▸ **TASK OBJECTIVE**
Extend the wiki page on how Greengrass Nucleus implements components as services, starting right after its last sentence.

▸ **DOCUMENT EXCERPT**
Michael Dombrowski edited this page Sep 15, 2023 · 10 revisions

Internal to Greengrass Nucleus each Greengrass component is implemented by the GreengrassService class, so internally they are known as "services" rather than components. I'll try and be consistent and clear when talking about components versus services.

GreengrassService

GreengrassService class is the base class for all services including external components, internal services (ex: DeploymentService), and lambdas.

GreengrassService does not implement the state machine for actually moving the service between lifecycle states, it instead is the interface to request state changes and implements the state logic like install or shutdown. The state machine is separated out in the Lifecycle class.

GreengrassService details

Dependencies

When created, a GreengrassService begins by identifying its dependencies and configuring a callback for when the list dependencies changes. The service then identifies any change to the list of dependencies. For any removed dependency, the dependency state listener is removed. All remaining existing or new dependencies are then configured with a dependency state listener. A dependency state listener will receive state change events for all services, identify if it is the dependency service we're interested in, and then restart this service if the dependency service is not in a good state and this service is either currently running or starting up. If all dependencies are in a healthy state, then the state listener will also send a notification to the dependencyReadyLock which will unblock the lifecycle thread which may be waiting for dependencies to be ready prior to starting this service.

Lifecycle startup

After loading dependencies in the constructor, the dependency injector will call postInject where we initialize the lifecycle. This starts the lifecycle thread running in preparation to get the service running.

Lifecycle commands

Each service has a set of lifecycle commands: bootstrap(), install(), startup(), shutdown(), and close().

bootstrap() will be executed when the Nucleus performs a deployment when isBootstrapRequired(Map<String, Object>) is true for this service and the Nucleus enters the BOOTSTRAP phase where no other services are running. Bootstrap is used to make significant changes to the OS and system level packages. What is special about bootstrap is 1. no other services are running at the same time, 2. the bootstrap step can request either a Nucleus restart or a system reboot after executing.

▸ **RECORDS**
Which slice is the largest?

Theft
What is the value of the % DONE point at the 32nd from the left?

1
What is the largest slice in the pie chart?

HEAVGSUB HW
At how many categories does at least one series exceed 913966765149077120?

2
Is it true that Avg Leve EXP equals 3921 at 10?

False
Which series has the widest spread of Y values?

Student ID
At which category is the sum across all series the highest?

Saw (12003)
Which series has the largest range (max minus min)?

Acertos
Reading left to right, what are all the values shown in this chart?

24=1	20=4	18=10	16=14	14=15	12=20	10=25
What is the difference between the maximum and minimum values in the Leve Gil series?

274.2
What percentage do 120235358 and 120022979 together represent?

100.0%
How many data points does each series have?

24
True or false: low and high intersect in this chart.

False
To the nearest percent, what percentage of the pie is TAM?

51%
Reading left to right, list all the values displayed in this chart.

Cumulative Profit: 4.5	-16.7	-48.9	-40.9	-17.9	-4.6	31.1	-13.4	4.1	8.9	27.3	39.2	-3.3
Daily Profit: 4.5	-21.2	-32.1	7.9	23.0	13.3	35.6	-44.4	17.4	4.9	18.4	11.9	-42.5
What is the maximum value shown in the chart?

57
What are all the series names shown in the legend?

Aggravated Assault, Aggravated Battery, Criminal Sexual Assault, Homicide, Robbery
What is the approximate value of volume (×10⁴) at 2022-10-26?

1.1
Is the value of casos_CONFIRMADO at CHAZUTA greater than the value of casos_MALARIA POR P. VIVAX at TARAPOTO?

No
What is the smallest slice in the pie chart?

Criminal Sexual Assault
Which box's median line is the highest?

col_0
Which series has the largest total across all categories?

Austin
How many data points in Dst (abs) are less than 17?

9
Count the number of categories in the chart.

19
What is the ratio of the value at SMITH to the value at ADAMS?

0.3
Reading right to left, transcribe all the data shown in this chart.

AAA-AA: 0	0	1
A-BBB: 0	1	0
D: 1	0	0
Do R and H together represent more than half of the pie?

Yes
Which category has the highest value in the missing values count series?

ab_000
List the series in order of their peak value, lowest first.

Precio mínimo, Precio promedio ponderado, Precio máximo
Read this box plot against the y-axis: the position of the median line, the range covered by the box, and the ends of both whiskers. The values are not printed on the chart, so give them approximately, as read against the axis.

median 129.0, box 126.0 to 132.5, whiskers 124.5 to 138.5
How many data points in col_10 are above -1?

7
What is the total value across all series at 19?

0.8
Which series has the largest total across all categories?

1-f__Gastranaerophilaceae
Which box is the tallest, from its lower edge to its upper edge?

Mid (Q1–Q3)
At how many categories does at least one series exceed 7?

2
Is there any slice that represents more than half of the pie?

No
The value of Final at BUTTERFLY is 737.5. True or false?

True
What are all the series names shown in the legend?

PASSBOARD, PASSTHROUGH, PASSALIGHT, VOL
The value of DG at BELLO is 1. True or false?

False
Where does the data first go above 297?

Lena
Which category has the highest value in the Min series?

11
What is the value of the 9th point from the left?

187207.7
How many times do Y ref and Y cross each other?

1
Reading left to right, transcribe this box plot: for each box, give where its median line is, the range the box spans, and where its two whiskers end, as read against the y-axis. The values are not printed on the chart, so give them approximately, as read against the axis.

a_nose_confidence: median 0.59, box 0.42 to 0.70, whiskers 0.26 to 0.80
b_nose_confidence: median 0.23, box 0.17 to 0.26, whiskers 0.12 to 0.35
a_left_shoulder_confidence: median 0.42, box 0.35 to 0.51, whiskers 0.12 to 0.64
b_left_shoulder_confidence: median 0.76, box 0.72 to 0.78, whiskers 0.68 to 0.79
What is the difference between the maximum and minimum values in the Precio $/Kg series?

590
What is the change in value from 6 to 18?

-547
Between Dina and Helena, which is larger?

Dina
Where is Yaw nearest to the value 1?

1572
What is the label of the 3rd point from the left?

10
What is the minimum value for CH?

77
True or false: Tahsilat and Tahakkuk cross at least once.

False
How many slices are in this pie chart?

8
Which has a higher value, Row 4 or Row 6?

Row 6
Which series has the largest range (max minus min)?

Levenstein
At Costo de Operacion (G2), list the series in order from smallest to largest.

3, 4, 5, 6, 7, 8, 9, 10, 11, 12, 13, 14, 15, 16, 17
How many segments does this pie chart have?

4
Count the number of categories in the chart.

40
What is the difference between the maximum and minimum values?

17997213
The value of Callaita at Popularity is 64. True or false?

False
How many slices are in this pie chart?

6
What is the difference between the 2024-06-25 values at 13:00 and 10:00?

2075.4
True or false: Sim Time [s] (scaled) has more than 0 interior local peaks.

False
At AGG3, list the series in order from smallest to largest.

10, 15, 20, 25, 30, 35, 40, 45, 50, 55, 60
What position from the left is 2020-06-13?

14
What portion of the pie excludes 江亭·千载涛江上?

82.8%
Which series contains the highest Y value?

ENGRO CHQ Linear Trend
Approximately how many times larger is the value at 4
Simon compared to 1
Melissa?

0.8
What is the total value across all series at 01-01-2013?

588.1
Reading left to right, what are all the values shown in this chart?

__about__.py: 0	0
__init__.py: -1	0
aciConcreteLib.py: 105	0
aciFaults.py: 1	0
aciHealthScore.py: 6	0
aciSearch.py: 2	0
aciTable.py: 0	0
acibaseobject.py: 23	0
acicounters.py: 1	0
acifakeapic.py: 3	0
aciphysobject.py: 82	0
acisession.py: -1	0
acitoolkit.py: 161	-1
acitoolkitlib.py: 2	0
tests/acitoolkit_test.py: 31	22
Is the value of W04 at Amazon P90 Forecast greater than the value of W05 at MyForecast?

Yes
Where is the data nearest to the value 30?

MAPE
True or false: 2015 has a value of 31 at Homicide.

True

▸ **RESPONSE FOR THIS EXERCISE**
Each service also has some query methods which services may choose to override: isBootstrapRequired(Map<String, Object>), shouldAutoStart(), and isBuiltin().

Lifecycle

Lifecycle implements the state machine for services. There is one instance per service and each instance runs its own thread. This lifecycle thread executes the state machine by identifying what state the service is currently in, and what state it wants to get to, if it isn't already in the desired state.

To move between states, lifecycle tracks a list of desired states so that it can perform more complicated actions like restarting which require going through multiple states. In the restart case, the desired states would be FINISHED, RUNNING so that the service first needs to get to the finished state where it is no longer running, then get into the running state again.

The lifecycle thread will block on the stateEventQueue waiting for events such as a notification that we'd like to move the service to a different state.

States

Services can have the following states: STATELESS (this state is never used), NEW, INSTALLED, STARTING, RUNNING, STOPPING, ERRORED, BROKEN, FINISHED. A normal service would start as NEW, then INSTALLED, STARTING, RUNNING, FINISHED.

The BROKEN state means that Greengrass is giving up on restarting the service due to the service erroring 3 times within 1 hour. There is no way to opt out of this behavior. A service will get out of BROKEN if Greengrass restarts or the service moves itself to NEW (reinstallation). An external service will reinstall itself when the version, install script, runwith, or resource limits change or when any other lifecycle changes and the service is in BROKEN state.